EXERCISE:
Arrange the lines from the start of the records through the line containing "What is the ratio", including that line, as a numbered list, and omit any blank lines.

Chart analysis data
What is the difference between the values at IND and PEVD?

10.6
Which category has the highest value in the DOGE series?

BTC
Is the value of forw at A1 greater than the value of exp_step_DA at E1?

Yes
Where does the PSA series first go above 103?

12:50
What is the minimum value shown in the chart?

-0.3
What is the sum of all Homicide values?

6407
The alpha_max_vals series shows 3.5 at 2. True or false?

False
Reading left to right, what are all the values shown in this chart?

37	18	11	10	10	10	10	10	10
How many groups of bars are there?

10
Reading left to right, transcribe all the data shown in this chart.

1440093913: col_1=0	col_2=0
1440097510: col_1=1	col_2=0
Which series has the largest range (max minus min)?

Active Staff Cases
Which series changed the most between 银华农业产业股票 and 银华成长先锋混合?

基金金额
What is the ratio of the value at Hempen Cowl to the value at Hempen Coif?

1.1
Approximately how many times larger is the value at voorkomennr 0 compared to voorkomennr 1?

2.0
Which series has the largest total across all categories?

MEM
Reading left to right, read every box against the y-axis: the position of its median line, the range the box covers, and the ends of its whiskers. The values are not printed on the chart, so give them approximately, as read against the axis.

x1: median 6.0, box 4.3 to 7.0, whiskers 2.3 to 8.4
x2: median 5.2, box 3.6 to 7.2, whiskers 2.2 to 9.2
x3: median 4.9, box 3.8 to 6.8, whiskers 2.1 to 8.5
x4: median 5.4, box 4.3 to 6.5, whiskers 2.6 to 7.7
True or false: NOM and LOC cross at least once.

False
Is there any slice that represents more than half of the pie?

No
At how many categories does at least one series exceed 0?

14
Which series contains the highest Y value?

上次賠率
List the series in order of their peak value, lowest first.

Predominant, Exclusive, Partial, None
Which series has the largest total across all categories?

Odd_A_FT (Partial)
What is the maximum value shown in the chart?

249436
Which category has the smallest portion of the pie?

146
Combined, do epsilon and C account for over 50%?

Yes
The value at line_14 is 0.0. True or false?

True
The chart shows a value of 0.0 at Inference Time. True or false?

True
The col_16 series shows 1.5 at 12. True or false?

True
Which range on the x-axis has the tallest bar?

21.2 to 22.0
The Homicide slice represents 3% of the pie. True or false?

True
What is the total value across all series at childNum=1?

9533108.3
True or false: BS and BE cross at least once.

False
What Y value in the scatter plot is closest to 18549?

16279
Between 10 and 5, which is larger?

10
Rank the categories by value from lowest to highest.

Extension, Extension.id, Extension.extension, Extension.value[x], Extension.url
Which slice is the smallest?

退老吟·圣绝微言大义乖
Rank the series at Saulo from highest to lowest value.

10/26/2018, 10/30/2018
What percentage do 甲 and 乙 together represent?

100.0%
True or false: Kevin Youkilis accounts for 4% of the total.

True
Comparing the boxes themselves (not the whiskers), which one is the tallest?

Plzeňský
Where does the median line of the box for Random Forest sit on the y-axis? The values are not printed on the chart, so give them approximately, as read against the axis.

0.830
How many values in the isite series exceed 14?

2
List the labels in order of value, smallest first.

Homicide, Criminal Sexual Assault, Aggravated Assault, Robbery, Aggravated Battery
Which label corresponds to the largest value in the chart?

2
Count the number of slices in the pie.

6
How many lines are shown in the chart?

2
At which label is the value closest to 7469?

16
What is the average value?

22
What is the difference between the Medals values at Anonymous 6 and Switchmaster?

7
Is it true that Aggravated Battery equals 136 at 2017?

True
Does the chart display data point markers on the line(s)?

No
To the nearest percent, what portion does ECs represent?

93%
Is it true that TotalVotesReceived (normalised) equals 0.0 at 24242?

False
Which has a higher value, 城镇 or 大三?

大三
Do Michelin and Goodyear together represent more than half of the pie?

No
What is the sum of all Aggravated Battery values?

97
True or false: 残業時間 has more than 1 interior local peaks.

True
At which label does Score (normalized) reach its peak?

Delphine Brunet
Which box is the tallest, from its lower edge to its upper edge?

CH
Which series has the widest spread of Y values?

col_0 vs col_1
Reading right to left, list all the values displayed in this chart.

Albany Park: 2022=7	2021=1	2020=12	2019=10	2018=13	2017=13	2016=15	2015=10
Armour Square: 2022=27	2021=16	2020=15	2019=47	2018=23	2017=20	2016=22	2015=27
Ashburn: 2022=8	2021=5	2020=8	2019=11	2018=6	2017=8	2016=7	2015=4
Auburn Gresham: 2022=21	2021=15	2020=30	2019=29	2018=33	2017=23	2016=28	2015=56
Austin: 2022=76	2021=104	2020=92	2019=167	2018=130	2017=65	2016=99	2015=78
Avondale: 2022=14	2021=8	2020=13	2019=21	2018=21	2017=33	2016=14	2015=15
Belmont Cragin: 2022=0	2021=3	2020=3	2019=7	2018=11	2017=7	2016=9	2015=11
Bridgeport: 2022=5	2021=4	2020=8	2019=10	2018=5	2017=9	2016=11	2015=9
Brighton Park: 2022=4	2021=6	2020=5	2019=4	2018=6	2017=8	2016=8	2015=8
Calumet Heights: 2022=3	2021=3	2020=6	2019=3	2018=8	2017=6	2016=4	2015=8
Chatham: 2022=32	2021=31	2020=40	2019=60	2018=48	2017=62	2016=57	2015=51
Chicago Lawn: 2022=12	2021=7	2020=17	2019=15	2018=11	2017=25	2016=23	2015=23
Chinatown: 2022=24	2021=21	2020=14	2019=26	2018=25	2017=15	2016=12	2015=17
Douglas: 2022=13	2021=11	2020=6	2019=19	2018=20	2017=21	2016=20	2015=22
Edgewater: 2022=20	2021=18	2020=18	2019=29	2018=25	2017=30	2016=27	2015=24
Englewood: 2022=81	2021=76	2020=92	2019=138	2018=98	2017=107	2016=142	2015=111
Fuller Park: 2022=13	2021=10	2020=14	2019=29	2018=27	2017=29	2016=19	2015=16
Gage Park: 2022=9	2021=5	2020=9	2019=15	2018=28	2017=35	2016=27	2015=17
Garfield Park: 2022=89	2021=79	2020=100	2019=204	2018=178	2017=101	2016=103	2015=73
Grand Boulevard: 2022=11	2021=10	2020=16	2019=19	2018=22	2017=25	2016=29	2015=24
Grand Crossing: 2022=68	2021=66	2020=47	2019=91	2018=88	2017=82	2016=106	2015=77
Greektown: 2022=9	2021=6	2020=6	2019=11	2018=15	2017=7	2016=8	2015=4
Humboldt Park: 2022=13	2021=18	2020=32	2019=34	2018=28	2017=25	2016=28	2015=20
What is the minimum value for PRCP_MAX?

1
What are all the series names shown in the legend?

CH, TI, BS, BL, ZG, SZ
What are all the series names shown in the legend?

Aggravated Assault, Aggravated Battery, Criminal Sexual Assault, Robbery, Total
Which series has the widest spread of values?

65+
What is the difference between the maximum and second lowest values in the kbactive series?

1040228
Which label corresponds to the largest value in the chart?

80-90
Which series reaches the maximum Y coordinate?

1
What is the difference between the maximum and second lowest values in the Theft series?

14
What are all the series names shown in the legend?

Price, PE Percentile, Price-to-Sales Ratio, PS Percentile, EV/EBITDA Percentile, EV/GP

SOLUTION FOR THIS TASK:
1. What is the difference between the values at IND and PEVD?
2. 10.6
3. Which category has the highest value in the DOGE series?
4. BTC
5. Is the value of forw at A1 greater than the value of exp_step_DA at E1?
6. Yes
7. Where does the PSA series first go above 103?
8. 12:50
9. What is the minimum value shown in the chart?
10. -0.3
11. What is the sum of all Homicide values?
12. 6407
13. The alpha_max_vals series shows 3.5 at 2. True or false?
14. False
15. Reading left to right, what are all the values shown in this chart?
16. 37	18	11	10	10	10	10	10	10
17. How many groups of bars are there?
18. 10
19. Reading left to right, transcribe all the data shown in this chart.
20. 1440093913: col_1=0	col_2=0
21. 1440097510: col_1=1	col_2=0
22. Which series has the largest range (max minus min)?
23. Active Staff Cases
24. Which series changed the most between 银华农业产业股票 and 银华成长先锋混合?
25. 基金金额
26. What is the ratio of the value at Hempen Cowl to the value at Hempen Coif?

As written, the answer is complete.